Figure 5.

Molecular mechanisms linking gut microbiota and host health in both healthy and pathological situations. In healthy situations, colonocytes use butyrate as an energy substrate through beta-oxidation in the mitochondria. This process consumes oxygen and helps maintain an anaerobic condition in the lumen. Additionally, butyrate binds to peroxisome proliferator-activated receptor gamma (PPARγ), which represses inducible nitric oxide synthase (iNOS), leading to a decrease in nitric oxide (NO) and nitrate production. Glycolysis increases, oxygen consumption lowers, and PPARγ activity decreases in pathological conditions with low butyrate levels in the lumen. Consequently, iNOS expression increases, leading to more NO production and an increased availability of nitrates for specific pathogens. Furthermore, butyrate can stimulate regulatory T cells (Treg) to reduce inflammation. In healthy colonocytes, the nuclear transcription factor aryl hydrocarbon receptor (AhR) is extensively expressed and active. The function of the intestinal barrier can change as a result of decreased AhR activity or agonist deficit. SCFAs, particularly endocannabinoids (eCBs), and BAs all activate a number of important receptors that are expressed by enteroendocrine cells (L-cells).
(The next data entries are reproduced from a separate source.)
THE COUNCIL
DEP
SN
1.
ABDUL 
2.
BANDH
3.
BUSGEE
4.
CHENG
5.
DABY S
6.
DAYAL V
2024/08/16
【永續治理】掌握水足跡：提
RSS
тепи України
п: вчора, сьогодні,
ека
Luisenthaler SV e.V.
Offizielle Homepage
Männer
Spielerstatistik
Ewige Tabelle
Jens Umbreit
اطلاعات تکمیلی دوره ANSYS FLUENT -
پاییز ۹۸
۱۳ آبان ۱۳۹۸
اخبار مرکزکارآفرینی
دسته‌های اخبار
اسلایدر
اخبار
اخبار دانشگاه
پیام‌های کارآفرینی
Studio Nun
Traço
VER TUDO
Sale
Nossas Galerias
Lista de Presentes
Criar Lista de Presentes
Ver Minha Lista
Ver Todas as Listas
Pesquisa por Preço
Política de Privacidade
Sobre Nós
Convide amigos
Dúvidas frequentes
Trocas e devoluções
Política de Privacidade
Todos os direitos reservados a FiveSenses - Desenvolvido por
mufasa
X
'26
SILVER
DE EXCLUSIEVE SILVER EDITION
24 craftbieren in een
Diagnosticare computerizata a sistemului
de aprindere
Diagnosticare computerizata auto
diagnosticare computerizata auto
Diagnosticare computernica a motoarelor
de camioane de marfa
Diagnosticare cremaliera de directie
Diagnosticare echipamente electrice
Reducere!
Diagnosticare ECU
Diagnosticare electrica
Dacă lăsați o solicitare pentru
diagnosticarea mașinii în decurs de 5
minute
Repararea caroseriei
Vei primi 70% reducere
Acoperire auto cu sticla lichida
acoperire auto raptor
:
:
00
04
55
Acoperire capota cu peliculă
The activation of these receptors increases the secretion of important gut peptides like GLP-1, GLP-2, and PYY. Together, the interactions between these molecular players and gut bacteria help to prevent metabolic endotoxemia and hepatic steatosis, decrease intestinal permeability, and increase insulin secretion and sensitivity. They also help people eat less and have lower plasma lipid levels. There is a correlation between all of these effects and less inflammation. On the other hand, opposing effects have been seen under pathological circumstances.